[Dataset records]

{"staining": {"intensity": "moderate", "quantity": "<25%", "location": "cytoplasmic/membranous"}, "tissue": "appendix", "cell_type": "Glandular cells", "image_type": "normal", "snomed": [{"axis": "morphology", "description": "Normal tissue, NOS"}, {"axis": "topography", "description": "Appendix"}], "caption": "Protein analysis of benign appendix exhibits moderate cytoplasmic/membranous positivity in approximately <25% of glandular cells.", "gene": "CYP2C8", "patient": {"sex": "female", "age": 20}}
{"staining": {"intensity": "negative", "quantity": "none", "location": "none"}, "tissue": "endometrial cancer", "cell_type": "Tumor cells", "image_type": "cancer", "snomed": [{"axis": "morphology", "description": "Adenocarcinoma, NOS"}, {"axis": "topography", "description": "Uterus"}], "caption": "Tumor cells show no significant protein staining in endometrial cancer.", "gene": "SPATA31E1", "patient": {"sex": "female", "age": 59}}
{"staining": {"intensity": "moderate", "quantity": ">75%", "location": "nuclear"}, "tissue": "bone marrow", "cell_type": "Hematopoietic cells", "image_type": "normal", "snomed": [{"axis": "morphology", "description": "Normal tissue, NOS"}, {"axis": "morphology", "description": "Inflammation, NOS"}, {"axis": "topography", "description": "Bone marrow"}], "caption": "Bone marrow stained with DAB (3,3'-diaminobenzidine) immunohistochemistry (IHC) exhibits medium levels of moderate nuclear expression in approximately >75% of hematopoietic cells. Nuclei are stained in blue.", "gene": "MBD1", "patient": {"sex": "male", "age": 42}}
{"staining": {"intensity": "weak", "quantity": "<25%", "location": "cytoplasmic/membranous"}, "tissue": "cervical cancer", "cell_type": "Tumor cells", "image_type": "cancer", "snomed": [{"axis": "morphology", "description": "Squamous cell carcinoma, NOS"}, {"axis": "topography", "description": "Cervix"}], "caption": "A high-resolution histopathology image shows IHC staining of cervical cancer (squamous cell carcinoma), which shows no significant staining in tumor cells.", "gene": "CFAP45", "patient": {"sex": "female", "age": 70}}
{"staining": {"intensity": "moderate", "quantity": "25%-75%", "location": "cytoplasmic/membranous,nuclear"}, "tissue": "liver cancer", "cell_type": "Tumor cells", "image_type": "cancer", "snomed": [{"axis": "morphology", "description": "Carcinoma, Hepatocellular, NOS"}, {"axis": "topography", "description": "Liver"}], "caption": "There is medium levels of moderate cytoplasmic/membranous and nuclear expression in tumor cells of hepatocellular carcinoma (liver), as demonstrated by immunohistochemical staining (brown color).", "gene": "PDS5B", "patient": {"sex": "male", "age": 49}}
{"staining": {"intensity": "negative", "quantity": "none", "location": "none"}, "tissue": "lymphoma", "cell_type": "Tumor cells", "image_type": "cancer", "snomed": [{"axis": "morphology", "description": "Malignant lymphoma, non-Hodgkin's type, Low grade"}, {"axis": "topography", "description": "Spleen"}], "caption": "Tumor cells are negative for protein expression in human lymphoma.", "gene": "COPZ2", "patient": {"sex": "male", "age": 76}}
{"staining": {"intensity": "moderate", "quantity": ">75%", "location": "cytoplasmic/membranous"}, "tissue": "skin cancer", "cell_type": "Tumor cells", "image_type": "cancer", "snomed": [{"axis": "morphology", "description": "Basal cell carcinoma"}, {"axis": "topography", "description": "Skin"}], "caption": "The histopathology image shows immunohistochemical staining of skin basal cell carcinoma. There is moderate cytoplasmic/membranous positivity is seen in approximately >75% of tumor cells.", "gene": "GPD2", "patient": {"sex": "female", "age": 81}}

→ The problem:
The full set of records must be output again exactly.

→ Written solution:
{"staining": {"intensity": "moderate", "quantity": "<25%", "location": "cytoplasmic/membranous"}, "tissue": "appendix", "cell_type": "Glandular cells", "image_type": "normal", "snomed": [{"axis": "morphology", "description": "Normal tissue, NOS"}, {"axis": "topography", "description": "Appendix"}], "caption": "Protein analysis of benign appendix exhibits moderate cytoplasmic/membranous positivity in approximately <25% of glandular cells.", "gene": "CYP2C8", "patient": {"sex": "female", "age": 20}}
{"staining": {"intensity": "negative", "quantity": "none", "location": "none"}, "tissue": "endometrial cancer", "cell_type": "Tumor cells", "image_type": "cancer", "snomed": [{"axis": "morphology", "description": "Adenocarcinoma, NOS"}, {"axis": "topography", "description": "Uterus"}], "caption": "Tumor cells show no significant protein staining in endometrial cancer.", "gene": "SPATA31E1", "patient": {"sex": "female", "age": 59}}
{"staining": {"intensity": "moderate", "quantity": ">75%", "location": "nuclear"}, "tissue": "bone marrow", "cell_type": "Hematopoietic cells", "image_type": "normal", "snomed": [{"axis": "morphology", "description": "Normal tissue, NOS"}, {"axis": "morphology", "description": "Inflammation, NOS"}, {"axis": "topography", "description": "Bone marrow"}], "caption": "Bone marrow stained with DAB (3,3'-diaminobenzidine) immunohistochemistry (IHC) exhibits medium levels of moderate nuclear expression in approximately >75% of hematopoietic cells. Nuclei are stained in blue.", "gene": "MBD1", "patient": {"sex": "male", "age": 42}}
{"staining": {"intensity": "weak", "quantity": "<25%", "location": "cytoplasmic/membranous"}, "tissue": "cervical cancer", "cell_type": "Tumor cells", "image_type": "cancer", "snomed": [{"axis": "morphology", "description": "Squamous cell carcinoma, NOS"}, {"axis": "topography", "description": "Cervix"}], "caption": "A high-resolution histopathology image shows IHC staining of cervical cancer (squamous cell carcinoma), which shows no significant staining in tumor cells.", "gene": "CFAP45", "patient": {"sex": "female", "age": 70}}
{"staining": {"intensity": "moderate", "quantity": "25%-75%", "location": "cytoplasmic/membranous,nuclear"}, "tissue": "liver cancer", "cell_type": "Tumor cells", "image_type": "cancer", "snomed": [{"axis": "morphology", "description": "Carcinoma, Hepatocellular, NOS"}, {"axis": "topography", "description": "Liver"}], "caption": "There is medium levels of moderate cytoplasmic/membranous and nuclear expression in tumor cells of hepatocellular carcinoma (liver), as demonstrated by immunohistochemical staining (brown color).", "gene": "PDS5B", "patient": {"sex": "male", "age": 49}}
{"staining": {"intensity": "negative", "quantity": "none", "location": "none"}, "tissue": "lymphoma", "cell_type": "Tumor cells", "image_type": "cancer", "snomed": [{"axis": "morphology", "description": "Malignant lymphoma, non-Hodgkin's type, Low grade"}, {"axis": "topography", "description": "Spleen"}], "caption": "Tumor cells are negative for protein expression in human lymphoma.", "gene": "COPZ2", "patient": {"sex": "male", "age": 76}}
{"staining": {"intensity": "moderate", "quantity": ">75%", "location": "cytoplasmic/membranous"}, "tissue": "skin cancer", "cell_type": "Tumor cells", "image_type": "cancer", "snomed": [{"axis": "morphology", "description": "Basal cell carcinoma"}, {"axis": "topography", "description": "Skin"}], "caption": "The histopathology image shows immunohistochemical staining of skin basal cell carcinoma. There is moderate cytoplasmic/membranous positivity is seen in approximately >75% of tumor cells.", "gene": "GPD2", "patient": {"sex": "female", "age": 81}}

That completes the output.